Gustavo Marrero Callicó, Sebastián López, José Francisco López, Antonio Núñez y Roberto Sarmiento, investigadores del Instituto Universitario de Microelectrónica Aplicada son los firmantes de este artículo científico por la ULPGC.
Eurasip Jornal on Applied Signal Processing es una revista internacional editada en EEUU, especializada en artículos relacionados con la conjunción entre las ciencias y sus aplicaciones, fundamentalmente referidos a los procesadores de señales y las nuevas tecnologías emergentes.
Si se desea aumentar la resolución de una imagen, la forma más inmediata de hacerlo consiste en usar sensores de mayor resolución, es decir, con mayor cantidad de fotosensores. El problema es que para aumentar la densidad (número de sensores por micras cuadradas) es necesario disminuir el tamaño del fotosensor y, en consecuencia, su precio. Una solución a este problema consiste en aumentar la resolución de las imágenes mediante algoritmos destinados a ese propósito, como es el caso de los algoritmos de super-resolución. Además, el uso de este tipo de estrategias permite obtener imágenes con una resolución equivalente a la de un sensor de alta calidad, y que sin embargo, han sido capturadas con un sensor de baja calidad y por lo tanto de coste muy inferior.
El problema que tradicionalmente han planteado estos algoritmos es que su elevada complejidad acarrea una elevada carga computacional. Por lo tanto su implementación en tiempo real sólo es posible usando plataformas hardware de altas prestaciones. En este caso el ahorro experimentado en el sensor desaparecería al tener que recurrir a este tipo de subsistema de elevado coste.
El trabajo desarrollado por este grupo de investigación persigue implementar algoritmos de super-resolución sin tener que recurrir a hardware específico, usando (reutilizando) los recursos ya existentes en una plataforma de compresión de vídeo desarrollada por Philips Research en Eindhoven (Holanda). Desde este punto de vista la súper-resolución es un valor añadido a la plataforma de codificación de vídeo, pudiendo utilizarse para aumentar la resolución de las imágenes grabadas, para mejorar la calidad de las imágenes decodificadas o bien como una forma de realizar un zoom digital que ofrece calidades de imagen superiores a las de la mera interpolación.
Esta investigación se ha centrado en la mejora de la calidad de imágenes, aprovechando la información contenida en otras imágenes relacionadas entre sí, como puede ser el caso de una secuencia de vídeo o la toma sucesiva de varias fotografías. De esta forma se consigue un aumento significativo de la calidad de la imagen resultante por encima de la resolución del sensor con la que dichas imágenes fueron muestreadas. El principio matemático que sustenta este tipo de algoritmos es una generalización del teorema de muestreo de Nyquist. Esta generalización establece que es posible reconstruir una señal a partir de varias series de muestras siempre y cuando se pueda asegurar que los periodos de muestreo sean diferentes para cada serie de muestras.

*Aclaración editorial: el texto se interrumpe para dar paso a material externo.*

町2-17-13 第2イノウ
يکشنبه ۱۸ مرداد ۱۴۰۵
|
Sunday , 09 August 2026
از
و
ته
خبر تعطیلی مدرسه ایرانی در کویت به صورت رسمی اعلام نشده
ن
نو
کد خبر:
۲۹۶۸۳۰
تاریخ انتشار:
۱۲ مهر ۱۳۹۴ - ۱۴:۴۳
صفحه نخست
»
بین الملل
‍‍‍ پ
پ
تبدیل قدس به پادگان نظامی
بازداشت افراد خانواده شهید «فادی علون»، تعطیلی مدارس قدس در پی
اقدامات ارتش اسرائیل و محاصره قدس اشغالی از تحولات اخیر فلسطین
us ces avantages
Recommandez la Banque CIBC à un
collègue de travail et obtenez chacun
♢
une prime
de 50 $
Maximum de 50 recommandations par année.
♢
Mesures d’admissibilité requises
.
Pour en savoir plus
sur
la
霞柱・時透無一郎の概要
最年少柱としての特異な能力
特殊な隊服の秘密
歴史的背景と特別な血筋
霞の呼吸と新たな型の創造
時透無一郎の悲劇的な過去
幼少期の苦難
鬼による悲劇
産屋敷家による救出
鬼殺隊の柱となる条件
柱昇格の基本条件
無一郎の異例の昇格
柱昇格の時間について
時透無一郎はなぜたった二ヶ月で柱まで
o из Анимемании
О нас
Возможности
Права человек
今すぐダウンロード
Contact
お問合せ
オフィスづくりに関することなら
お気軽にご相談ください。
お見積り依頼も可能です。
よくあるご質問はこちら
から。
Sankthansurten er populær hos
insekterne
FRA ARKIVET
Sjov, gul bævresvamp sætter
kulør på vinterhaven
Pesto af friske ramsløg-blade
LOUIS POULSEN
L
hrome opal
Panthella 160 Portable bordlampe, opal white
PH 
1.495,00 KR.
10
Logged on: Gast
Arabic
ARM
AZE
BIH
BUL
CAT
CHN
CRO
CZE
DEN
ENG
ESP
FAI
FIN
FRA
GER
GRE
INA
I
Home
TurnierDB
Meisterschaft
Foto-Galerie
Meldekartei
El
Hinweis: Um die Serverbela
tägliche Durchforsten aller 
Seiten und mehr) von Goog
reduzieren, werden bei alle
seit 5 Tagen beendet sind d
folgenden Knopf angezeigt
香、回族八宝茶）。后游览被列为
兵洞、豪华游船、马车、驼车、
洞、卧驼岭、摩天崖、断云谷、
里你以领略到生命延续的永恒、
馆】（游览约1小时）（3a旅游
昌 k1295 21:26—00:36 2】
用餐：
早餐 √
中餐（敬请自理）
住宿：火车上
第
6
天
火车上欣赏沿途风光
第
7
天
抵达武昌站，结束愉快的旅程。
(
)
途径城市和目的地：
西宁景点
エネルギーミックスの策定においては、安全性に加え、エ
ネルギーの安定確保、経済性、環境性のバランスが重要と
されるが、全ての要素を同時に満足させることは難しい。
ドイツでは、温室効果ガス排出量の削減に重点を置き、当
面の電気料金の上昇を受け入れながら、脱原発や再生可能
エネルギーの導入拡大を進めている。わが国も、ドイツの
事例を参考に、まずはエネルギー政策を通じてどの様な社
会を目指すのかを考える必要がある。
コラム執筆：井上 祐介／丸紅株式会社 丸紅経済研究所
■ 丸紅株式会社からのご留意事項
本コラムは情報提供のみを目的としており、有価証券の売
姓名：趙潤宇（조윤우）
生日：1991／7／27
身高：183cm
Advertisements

Se muestran a continuación una serie de imágenes obtenidas de secuencias de vídeo reales cuya resolución se ha aumentado utilizando tres diferentes técnicas.

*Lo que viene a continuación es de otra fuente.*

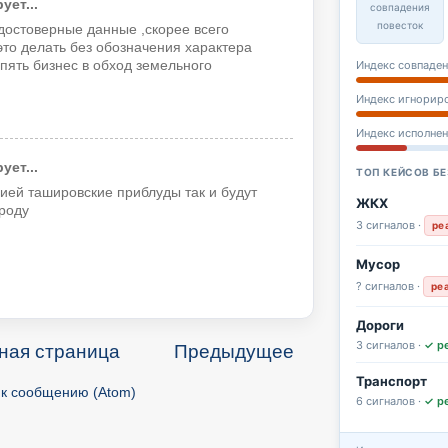
ет...
совпадения
повесток
достоверные данные ,скорее всего
 это делать без обозначения характера
Индекс совпаден
пять бизнес в обход земельного
Индекс игнорир
Индекс исполне
ет...
ТОП КЕЙСОВ БЕ
ией ташировские приблуды так и будут
ЖКХ
роду
3 сигналов ·
ре
Мусор
? сигналов ·
ре
Дороги
3 сигналов ·
✓ р
ная страница
Предыдущее
Транспорт
к сообщению (Atom)
6 сигналов ·
✓ р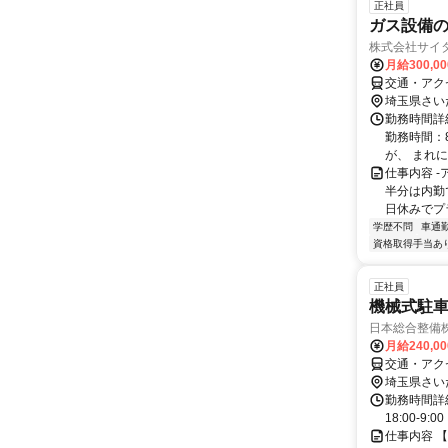
正社員
ガス設備
株式会社サイ
月給300,0
交通・アク
埼玉県さい
勤務時間詳細
勤務時間：8
が、 まれに
仕事内容 
半分は内勤
日休みでプラ
学歴不問
車通勤
資格取得手当あ
正社員
機械式駐
日本総合整備
月給240,0
交通・アク
埼玉県さい
勤務時間詳細
18:00-9:00
仕事内容 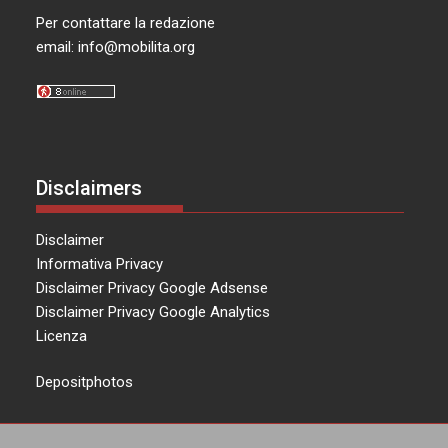
Per contattare la redazione
email:
info@mobilita.org
Disclaimers
Disclaimer
Informativa Privacy
Disclaimer Privacy Google Adsense
Disclaimer Privacy Google Analytics
Licenza
Depositphotos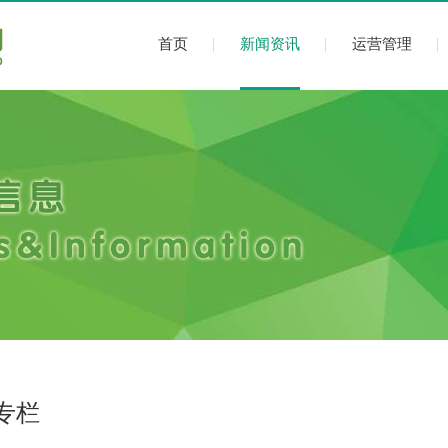
首页
新闻资讯
运营管理
专栏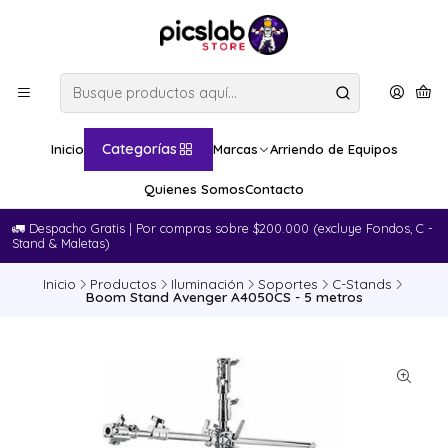
Categorías
Inicio
Marcas
Arriendo de Equipos
Quienes Somos
Contacto
🚛​ Despacho Gratis | Por compras sobre $200.000 (excluye Fondos, C -
Stand & Maletas)
Inicio
Productos
Iluminación
Soportes
C-Stands
Boom Stand Avenger A4050CS - 5 metros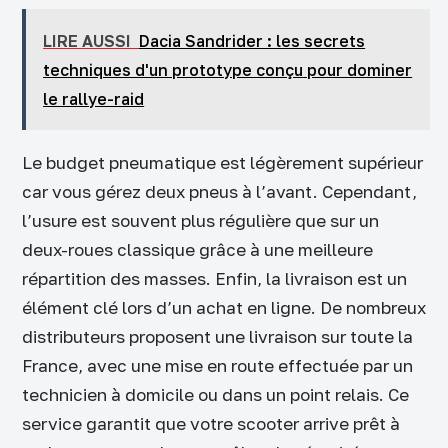
LIRE AUSSI
Dacia Sandrider : les secrets
techniques d'un prototype conçu pour dominer
le rallye-raid
Le budget pneumatique est légèrement supérieur
car vous gérez deux pneus à l’avant. Cependant,
l’usure est souvent plus régulière que sur un
deux-roues classique grâce à une meilleure
répartition des masses. Enfin, la livraison est un
élément clé lors d’un achat en ligne. De nombreux
distributeurs proposent une livraison sur toute la
France, avec une mise en route effectuée par un
technicien à domicile ou dans un point relais. Ce
service garantit que votre scooter arrive prêt à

Las imágenes etiquetadas como (a) son el resultado de una interpolación por replicación del vecino más próximo, que es una de las técnicas de interpolación más sencillas que existen. Aunque está técnica suele presentar un acusado efecto de blocking (los bordes se hacen menos nítidos y se aprecian escalones abruptos en los mismos) es la que menos difumina la imagen. Las imágenes etiquetadas como (c) han sido obtenidas mediante interpolación bilineal, que atenúa considerablemente el efecto de blocking. Ambas técnicas de interpolación son soluciones de bajo coste muy usadas en las cámaras digitales comerciales para conseguir el denominado zoom digital. Las imágenes centrales etiquetadas como (b) son las obtenidas mediante la aplicación del algoritmo de súper-resolución aportado en este trabajo de investigación, manifestándose de manera patente la mejora de calidad cuando se compara con ambas alternativas de interpolación.